= Beginning of Section =
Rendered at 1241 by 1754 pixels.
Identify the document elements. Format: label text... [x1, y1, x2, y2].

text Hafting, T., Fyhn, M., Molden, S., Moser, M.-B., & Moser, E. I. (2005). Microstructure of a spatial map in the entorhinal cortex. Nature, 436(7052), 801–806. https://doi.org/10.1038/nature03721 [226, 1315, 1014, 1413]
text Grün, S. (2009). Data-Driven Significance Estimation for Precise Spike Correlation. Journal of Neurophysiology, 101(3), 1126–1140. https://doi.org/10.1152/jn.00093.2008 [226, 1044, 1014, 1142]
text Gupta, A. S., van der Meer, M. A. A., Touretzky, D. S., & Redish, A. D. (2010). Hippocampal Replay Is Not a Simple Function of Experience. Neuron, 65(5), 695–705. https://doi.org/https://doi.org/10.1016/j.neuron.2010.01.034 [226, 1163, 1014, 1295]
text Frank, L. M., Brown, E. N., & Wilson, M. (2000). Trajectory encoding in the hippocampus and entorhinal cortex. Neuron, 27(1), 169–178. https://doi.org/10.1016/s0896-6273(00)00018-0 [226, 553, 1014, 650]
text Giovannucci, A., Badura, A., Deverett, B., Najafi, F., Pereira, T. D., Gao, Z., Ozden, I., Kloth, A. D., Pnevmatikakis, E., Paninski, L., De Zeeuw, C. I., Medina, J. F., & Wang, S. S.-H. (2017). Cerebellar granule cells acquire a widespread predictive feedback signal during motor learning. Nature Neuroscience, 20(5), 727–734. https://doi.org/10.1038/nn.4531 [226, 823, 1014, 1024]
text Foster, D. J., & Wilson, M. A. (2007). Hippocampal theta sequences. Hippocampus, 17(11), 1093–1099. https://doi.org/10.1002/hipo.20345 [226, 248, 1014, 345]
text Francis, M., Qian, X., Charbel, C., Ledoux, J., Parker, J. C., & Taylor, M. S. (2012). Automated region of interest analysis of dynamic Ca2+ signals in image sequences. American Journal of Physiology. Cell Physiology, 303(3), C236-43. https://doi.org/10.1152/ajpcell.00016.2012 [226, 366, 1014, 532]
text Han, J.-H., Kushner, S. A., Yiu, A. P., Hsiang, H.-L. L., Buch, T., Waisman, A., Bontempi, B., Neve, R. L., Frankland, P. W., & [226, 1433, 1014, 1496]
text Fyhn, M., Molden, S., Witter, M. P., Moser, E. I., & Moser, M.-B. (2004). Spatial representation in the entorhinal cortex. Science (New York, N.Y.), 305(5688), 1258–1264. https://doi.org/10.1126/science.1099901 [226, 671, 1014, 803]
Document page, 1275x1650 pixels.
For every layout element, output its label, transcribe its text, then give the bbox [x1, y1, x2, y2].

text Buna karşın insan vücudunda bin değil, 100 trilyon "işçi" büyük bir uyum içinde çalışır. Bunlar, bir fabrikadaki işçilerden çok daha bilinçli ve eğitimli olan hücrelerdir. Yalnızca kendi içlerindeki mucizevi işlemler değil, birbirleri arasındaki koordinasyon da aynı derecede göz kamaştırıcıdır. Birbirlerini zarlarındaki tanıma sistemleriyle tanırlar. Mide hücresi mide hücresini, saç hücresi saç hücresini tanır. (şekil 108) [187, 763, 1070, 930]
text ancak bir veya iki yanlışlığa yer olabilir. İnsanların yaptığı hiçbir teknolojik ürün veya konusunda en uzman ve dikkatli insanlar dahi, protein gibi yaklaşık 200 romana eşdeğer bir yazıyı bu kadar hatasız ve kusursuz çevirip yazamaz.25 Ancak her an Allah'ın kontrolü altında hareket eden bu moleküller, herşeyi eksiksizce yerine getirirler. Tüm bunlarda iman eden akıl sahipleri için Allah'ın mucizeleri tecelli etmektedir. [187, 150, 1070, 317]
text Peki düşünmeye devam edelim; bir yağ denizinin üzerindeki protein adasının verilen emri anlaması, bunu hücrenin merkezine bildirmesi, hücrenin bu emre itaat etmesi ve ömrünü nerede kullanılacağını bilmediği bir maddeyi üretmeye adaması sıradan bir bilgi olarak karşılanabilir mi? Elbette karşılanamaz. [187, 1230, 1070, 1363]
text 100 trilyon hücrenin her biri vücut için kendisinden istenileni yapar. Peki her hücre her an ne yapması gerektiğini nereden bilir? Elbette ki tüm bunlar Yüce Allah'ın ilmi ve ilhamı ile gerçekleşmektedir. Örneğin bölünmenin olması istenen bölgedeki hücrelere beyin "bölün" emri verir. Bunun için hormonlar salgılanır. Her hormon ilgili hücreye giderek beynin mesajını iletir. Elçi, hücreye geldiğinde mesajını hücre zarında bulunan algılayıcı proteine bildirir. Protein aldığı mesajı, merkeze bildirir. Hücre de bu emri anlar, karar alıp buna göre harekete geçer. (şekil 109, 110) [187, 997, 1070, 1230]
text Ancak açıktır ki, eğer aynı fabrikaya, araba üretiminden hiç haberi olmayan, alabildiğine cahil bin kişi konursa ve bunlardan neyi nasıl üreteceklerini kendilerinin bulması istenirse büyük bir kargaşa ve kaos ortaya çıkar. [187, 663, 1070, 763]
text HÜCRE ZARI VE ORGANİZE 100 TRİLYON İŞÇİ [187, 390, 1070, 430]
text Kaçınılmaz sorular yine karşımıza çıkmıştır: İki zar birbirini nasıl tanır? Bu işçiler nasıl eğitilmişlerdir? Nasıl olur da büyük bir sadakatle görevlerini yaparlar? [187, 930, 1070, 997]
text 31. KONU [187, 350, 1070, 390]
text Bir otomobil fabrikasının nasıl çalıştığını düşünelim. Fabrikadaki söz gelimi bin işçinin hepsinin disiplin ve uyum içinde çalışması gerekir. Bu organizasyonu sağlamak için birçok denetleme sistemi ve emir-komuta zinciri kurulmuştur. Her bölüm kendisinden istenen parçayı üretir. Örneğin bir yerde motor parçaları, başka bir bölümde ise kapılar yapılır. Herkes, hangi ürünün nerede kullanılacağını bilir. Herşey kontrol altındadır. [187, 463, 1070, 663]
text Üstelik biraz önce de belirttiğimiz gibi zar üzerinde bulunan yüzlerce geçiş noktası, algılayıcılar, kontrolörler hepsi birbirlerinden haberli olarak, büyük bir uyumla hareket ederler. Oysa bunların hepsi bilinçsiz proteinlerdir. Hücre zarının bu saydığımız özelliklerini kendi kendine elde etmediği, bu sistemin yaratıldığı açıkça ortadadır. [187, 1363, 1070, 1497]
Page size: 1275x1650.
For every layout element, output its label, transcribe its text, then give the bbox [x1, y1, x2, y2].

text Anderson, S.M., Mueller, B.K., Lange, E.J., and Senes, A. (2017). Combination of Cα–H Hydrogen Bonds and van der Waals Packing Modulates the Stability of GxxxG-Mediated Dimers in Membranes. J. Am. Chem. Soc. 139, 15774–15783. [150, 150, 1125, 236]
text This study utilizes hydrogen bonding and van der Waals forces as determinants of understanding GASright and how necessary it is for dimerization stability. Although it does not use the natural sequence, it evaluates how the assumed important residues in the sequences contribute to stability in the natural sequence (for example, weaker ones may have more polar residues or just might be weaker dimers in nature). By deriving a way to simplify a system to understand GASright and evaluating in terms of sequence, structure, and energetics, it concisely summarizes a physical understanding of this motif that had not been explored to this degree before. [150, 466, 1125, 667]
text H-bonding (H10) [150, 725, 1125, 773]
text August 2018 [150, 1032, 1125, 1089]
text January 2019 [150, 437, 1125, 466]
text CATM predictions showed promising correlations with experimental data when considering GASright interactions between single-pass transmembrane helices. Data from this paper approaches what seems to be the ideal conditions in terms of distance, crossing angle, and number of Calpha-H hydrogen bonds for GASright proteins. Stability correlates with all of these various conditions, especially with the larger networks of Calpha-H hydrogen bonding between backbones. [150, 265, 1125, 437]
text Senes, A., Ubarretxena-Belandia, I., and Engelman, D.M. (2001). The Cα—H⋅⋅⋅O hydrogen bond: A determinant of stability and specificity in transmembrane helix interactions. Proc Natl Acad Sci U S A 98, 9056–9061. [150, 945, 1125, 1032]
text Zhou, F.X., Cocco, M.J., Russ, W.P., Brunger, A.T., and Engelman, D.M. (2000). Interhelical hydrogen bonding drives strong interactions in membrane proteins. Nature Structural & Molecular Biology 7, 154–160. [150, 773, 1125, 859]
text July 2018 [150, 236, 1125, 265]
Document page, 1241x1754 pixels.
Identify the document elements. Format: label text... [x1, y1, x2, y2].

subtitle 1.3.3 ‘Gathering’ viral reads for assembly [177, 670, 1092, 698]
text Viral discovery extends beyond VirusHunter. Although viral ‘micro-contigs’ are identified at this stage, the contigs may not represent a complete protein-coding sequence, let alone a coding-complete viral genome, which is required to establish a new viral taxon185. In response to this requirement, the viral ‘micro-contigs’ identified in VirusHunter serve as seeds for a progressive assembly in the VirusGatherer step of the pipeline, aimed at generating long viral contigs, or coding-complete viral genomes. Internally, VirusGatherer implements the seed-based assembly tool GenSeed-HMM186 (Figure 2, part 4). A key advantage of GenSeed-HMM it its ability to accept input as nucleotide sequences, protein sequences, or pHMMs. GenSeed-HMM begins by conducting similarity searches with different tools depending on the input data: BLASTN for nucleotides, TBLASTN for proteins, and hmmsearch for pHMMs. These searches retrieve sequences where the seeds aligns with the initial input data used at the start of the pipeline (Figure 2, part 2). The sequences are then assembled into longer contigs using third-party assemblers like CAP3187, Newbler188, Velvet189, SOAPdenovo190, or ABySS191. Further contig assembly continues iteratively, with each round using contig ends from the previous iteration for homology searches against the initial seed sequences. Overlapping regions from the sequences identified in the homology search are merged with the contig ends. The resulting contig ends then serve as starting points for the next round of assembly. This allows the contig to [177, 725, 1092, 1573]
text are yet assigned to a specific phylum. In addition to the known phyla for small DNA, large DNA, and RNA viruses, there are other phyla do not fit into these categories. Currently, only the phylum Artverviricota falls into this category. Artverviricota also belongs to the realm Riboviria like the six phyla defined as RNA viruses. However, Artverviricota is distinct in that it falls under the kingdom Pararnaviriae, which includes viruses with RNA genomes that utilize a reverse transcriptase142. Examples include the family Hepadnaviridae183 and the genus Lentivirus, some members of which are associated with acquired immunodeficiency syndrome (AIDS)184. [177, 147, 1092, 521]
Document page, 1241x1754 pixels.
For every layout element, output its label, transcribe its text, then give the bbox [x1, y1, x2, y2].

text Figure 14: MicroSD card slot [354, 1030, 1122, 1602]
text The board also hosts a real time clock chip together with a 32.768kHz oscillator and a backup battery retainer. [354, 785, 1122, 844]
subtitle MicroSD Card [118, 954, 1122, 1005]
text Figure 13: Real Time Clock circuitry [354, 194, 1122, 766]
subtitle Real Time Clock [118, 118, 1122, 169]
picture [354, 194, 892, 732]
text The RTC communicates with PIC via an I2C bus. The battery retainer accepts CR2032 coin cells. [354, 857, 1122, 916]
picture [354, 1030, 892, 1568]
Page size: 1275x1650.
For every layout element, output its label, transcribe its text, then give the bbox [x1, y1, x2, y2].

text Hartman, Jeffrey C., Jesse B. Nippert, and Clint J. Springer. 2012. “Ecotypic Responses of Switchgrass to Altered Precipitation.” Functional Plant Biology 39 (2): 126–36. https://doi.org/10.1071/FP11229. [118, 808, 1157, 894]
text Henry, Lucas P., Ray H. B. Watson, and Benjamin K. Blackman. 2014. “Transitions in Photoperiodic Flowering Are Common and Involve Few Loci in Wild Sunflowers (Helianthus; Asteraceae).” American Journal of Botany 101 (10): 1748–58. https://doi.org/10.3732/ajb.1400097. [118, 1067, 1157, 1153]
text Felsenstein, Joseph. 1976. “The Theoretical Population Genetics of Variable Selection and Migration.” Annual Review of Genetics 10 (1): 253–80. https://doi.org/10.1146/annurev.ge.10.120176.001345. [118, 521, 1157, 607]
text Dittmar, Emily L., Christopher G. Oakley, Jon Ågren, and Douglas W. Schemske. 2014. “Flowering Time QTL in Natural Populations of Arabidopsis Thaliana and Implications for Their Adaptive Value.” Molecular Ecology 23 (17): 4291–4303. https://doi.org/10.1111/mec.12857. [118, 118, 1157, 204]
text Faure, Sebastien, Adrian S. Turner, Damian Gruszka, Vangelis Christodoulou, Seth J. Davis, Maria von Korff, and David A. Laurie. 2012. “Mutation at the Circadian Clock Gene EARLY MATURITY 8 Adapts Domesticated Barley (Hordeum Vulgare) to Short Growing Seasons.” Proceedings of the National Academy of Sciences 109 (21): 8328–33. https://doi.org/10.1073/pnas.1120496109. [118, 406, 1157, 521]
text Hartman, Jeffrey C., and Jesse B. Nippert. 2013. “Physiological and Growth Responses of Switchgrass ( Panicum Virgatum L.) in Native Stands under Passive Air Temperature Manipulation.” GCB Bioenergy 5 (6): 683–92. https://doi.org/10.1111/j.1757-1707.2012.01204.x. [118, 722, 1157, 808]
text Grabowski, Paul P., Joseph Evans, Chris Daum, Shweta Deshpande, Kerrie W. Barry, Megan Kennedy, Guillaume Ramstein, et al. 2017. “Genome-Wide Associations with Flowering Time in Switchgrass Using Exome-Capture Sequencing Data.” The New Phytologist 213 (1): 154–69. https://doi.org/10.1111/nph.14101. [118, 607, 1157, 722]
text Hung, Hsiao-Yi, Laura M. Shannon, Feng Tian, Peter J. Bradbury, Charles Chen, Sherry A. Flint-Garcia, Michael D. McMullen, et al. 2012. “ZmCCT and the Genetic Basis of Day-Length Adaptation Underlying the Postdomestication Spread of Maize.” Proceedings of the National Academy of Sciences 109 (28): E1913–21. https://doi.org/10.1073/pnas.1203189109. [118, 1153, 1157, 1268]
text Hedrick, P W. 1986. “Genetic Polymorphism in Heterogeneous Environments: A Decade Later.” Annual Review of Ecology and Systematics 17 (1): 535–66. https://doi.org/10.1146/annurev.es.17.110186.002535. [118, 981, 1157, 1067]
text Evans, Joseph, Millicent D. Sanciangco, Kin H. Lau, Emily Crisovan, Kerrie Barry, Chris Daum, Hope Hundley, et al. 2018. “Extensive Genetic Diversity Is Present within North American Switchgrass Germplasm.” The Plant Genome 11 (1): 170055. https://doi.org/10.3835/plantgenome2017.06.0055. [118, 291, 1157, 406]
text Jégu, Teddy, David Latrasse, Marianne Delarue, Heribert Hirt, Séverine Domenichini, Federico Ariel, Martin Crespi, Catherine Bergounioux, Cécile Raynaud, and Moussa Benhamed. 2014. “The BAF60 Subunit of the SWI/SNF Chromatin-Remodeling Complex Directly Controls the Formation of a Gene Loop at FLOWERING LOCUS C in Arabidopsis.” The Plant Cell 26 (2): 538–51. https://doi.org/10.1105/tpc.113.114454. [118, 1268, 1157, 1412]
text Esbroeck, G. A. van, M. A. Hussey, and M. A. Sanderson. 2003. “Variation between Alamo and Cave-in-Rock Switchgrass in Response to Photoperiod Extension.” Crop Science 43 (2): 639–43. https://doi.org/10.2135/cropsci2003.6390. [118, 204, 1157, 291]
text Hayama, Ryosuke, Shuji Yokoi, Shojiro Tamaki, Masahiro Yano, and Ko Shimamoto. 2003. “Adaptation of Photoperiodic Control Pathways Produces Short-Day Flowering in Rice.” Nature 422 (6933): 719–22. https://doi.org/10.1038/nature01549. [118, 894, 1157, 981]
= End of Section =
PROBLEM DESCRIPTION ▸ Once you have found every line in the listing that holds the string "Engelman", copy each of them.

TASK RESULT ▸
text Senes, A., Ubarretxena-Belandia, I., and Engelman, D.M. (2001). The Cα—H⋅⋅⋅O hydrogen bond: A determinant of stability and specificity in transmembrane helix interactions. Proc Natl Acad Sci U S A 98, 9056–9061. [150, 945, 1125, 1032]
text Zhou, F.X., Cocco, M.J., Russ, W.P., Brunger, A.T., and Engelman, D.M. (2000). Interhelical hydrogen bonding drives strong interactions in membrane proteins. Nature Structural & Molecular Biology 7, 154–160. [150, 773, 1125, 859]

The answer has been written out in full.